Die New Yorker Musiker Michael Beinhorn und Bill Laswell arbeiten seit 1979 mit dem Ton-Ingenieur Martin Bisi und dem kreativen Manager Roger Trilling als Material zusammen, aber wie heute so oft sind sie eher eine Organisation Institution als eine Band, wie man das von früher kennt. Sie arbeiten mit wechselnden Größen aus allen musikalischen Bereichen, betreiben seit neuestem ein eigenes Label, machen Platten unter dem Namen Material und anderen Namen, produzieren Platten anderer Musiker und geben Konzerte. Eines davon demnächst in Hamburg.

Die Geschichte der Aktivitäten Materials füllt ein Buch. Die dazugehörigen, sehr unterschiedlichen Wertungen würden den Platz eines zweiten Bandes benötigen, denn Material sind zwei hervorragende Musiker. Aber bei ihren stilistischen Wechselbädern kann auch Substanz verloren gehen.

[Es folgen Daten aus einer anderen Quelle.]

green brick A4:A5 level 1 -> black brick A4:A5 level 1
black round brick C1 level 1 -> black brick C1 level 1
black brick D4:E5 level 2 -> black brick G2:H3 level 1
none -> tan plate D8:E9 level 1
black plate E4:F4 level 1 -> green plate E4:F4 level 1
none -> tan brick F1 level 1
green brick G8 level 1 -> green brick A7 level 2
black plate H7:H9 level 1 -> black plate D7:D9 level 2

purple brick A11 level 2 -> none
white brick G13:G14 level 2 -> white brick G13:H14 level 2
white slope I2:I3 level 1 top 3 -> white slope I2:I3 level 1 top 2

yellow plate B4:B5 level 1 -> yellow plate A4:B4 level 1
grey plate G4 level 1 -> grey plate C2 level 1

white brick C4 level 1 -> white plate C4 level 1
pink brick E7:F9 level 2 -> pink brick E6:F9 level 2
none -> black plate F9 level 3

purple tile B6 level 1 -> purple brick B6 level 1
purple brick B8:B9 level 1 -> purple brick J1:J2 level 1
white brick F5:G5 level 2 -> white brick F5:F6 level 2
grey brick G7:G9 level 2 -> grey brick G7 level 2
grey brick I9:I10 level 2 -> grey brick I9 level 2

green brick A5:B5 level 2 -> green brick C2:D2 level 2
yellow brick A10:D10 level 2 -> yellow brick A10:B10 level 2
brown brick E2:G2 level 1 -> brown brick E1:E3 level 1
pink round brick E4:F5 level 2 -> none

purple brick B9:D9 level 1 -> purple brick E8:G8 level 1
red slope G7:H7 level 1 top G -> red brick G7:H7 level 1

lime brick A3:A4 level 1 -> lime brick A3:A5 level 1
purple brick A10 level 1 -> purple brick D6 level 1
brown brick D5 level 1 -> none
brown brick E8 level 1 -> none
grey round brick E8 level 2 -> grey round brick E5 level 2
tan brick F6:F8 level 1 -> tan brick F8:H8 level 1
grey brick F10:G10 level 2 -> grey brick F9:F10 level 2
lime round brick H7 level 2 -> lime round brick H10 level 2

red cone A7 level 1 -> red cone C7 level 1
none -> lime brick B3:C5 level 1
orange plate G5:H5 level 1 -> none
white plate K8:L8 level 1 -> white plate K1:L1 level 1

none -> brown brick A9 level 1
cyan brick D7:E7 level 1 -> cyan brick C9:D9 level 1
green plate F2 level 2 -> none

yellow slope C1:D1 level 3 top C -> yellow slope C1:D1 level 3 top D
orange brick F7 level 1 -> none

Nach mehr oder weniger experimentellen Anfängen, von denen zwei LPs und mehrere Maxi-Singles Zeugnis ablegen, wurde es für Material ernst, als sie zu internationalen Jazz-Größen beim Berliner Jazz-Fest und ein Album mit diversen der New Yorker Free-Jazz-Szene drängte sie in eine Richtung, die für das ambitionierte Team, das schließlich einmal mit Elektronik, New Wave/Funk und Avantgarde begonnen hatte, keineswegs die allein selig machende sein sollte.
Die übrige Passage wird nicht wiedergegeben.